JULY. It was their 59th Wedding Anniversary. He showed no signs of weakness. We chose not to tell him of his condition and he went on with life. It was again a very simple family buffet at a restaurant. He would complain at times when we ask for a picture with him and ask, “Why do you have to have pictures with me?” and we turn away to hide our welling tears. He knew nothing was wrong.

AUGUST. Lolo started to find out on his own that he is sick. He usually complains of chest pain and difficulty in breathing and all we could do was offer him massage, sing to him or turn the oxygen tank on. He finally knew that he was sick. He admits he is. And he tells us, “I am ready.” And how we long to tell him, “We are not.”
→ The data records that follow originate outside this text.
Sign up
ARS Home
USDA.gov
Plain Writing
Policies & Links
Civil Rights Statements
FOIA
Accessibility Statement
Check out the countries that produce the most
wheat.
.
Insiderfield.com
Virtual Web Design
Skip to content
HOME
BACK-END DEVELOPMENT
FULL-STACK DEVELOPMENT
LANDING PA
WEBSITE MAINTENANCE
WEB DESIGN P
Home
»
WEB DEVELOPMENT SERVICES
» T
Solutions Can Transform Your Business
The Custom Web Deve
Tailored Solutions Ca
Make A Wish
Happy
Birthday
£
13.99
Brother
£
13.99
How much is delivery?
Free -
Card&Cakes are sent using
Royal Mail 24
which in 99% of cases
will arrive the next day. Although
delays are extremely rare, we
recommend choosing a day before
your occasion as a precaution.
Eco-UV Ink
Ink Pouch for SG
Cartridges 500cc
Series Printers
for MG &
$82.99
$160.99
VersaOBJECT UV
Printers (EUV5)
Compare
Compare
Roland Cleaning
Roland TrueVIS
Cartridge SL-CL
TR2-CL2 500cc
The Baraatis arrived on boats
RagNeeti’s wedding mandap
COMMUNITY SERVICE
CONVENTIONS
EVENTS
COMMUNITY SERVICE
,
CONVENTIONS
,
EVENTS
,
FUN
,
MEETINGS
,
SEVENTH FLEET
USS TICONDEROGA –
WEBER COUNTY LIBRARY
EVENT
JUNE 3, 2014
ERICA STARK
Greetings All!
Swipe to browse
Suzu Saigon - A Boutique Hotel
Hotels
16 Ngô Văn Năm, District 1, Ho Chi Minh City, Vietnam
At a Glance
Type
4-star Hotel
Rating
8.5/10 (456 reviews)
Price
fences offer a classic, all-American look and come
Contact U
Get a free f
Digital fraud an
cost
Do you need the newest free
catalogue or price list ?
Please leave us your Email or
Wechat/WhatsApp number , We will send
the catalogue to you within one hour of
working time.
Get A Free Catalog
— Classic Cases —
SEPTEMBER. Their oldest Son, our uncle, comes home from work abroad. We knew Lolo gets weak almost too quickly. The once strong person we know now admits he can’t do most of the things he usually does.  I know Uncle was probably the saddest person I’ve seen when I heard Lolo say, “If I die, do not rush home, I fully understand if you can’t make it.”

OCTOBER. It was a blur month. It came too quickly. We celebrated the usual fiesta. But instead of happy people, what we have were visitors who had to hide their own tears when they see Lolo–unhappy, not smiling and barely even talking. 

NOVEMBER. Lolo’s 83rd Birthday. He wanted a simple one but seeing how he was, we all strived to give him the best one we could offer. A lot of wellwishers came and they were shocked to see a completely different person. He failed to stay long at the party, he chose to go in early and sleep.

DECEMBER. We all tried our best to have a great Christmas. But our christmas was mostly spent alternately watching over him. Alternately singing for him. Alternately feeding him. We also took turns pushing his wheelchair, or helping each other assist him on or off the wheelchair. That Christmas was a blessed Christmas because he was still with us.

JANUARY. Our new year, though happy, was not one of our usual new years. It was one that started in tears. We did not enjoy much of the fireworks because we feel a part of us missing when we look sideways and not find Lolo there. 

It was the 15th on January when Lolo left us. 6:27 in the morning, surrounded by his apo(grandchildren) singing his favorite song You are my sunshine and Tennessee Waltz. 

When people say 6months is too long, We say its too short. If only we could have 6years more, 6months more, 6days more or probably, 6hours more, or even just 6minutes more.. . We would sing his songs for him, over and over.